The government of Mexico began the new year with a move to begin deregulating the energy sector. The change in policy will eliminate fuel subsidies and price controls to allow prevailing international gasoline prices to manage the market. This will kick up Mexican fuel costs as much as 20%. It is the first such government move since 1992 when the government controlled inflation by setting a ceiling on the maximum allowable price of fuel.
Pushback from the public on this move was immediate and included blockades at gas distribution terminals, seaports and transportation routes. As well, some people stockpiled gas before prices jumped any further. According to UPI the Mexican government's move will raise the maximum allowable price of fuel, with regular gas prices hiking up 14%, premium 20%, and diesel 17%. For example, the price of regular was $2.60/gallon at the end of 2016. It is now $2.95 and quite high when compared to the average salary of a working person.

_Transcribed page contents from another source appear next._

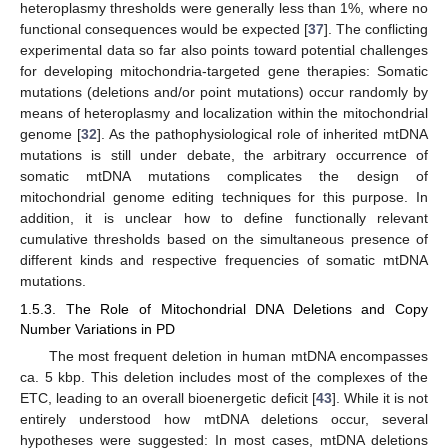
heteroplasmy thresholds were generally less than 1%, where no
functional consequences would be expected [
37
]. The conflicting
experimental data so far also points toward potential challenges
for developing mitochondria-targeted gene therapies: Somatic
mutations (deletions and/or point mutations) occur randomly by
means of heteroplasmy and localization within the mitochondrial
genome [
32
]. As the pathophysiological role of inherited mtDNA
mutations is still under debate, the arbitrary occurrence of
somatic mtDNA mutations complicates the design of
mitochondrial genome editing techniques for this purpose. In
addition, it is unclear how to define functionally relevant
cumulative thresholds based on the simultaneous presence of
different kinds and respective frequencies of somatic mtDNA
mutations.
1.5.3. The Role of Mitochondrial DNA Deletions and Copy
Number Variations in PD
The most frequent deletion in human mtDNA encompasses
ca. 5 kbp. This deletion includes most of the complexes of the
ETC, leading to an overall bioenergetic deficit [
43
]. While it is not
entirely understood how mtDNA deletions occur, several
hypotheses were suggested: In most cases, mtDNA deletions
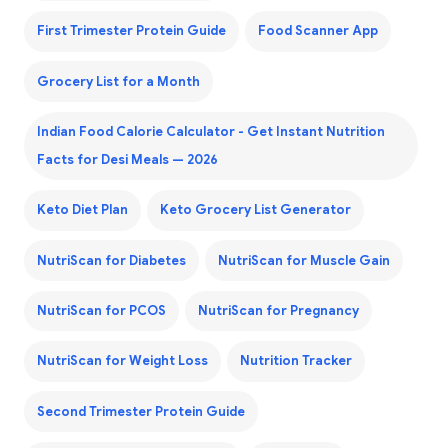
First Trimester Protein Guide
Food Scanner App
Grocery List for a Month
Indian Food Calorie Calculator - Get Instant Nutrition
Facts for Desi Meals — 2026
Keto Diet Plan
Keto Grocery List Generator
NutriScan for Diabetes
NutriScan for Muscle Gain
NutriScan for PCOS
NutriScan for Pregnancy
NutriScan for Weight Loss
Nutrition Tracker
Second Trimester Protein Guide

According to a Bloomberg research study, of 59 countries, Mexicans and South Africans already spend more on gasoline than the others, and twice as much as Americans relative to their incomes.
The government hopes that this move will attract more foreign investment in their oil and gas industry. Mexican President Enrique Pena Nieto's decision reverses 79 years of central control of the country's oil industry. At that time, the government nationalized the industry and evicted all foreign firms involved in oil and gas. Mexico now imports over 50% of its gasoline on the world market. Theft by drug cartels and crime groups from state-owned Petroleos Mexicanos (Pemex) via tapping pipelines, has been rampant and increased by seven times in 2015. The $1 billion a year losses drove up gas prices and, therefore, subsidies.
The subsidies were, according to the President, causing major budgetary problems and he wanted to avoid cuts in health care and welfare programs with this move. As reported in Bloomberg Businessweek, the cost to the government for these subsidies was $9 billion annually. Economists predicted that Mexico will experience its slowest economic growth since 2012 – this move should help to stabilize its increasing debt.
Long term, officials in the Mexican government expect that prices will become more reasonable once competitors return to the country and build new import terminals and pipelines as well as engage in oil exploration. They also expect that this move will generate local and foreign innovation in renewable energy.
As reported by MSN, government and business leaders have agreed not to increase the cost of basic goods despite the higher fuel prices in order to temper public dissatisfaction, for now.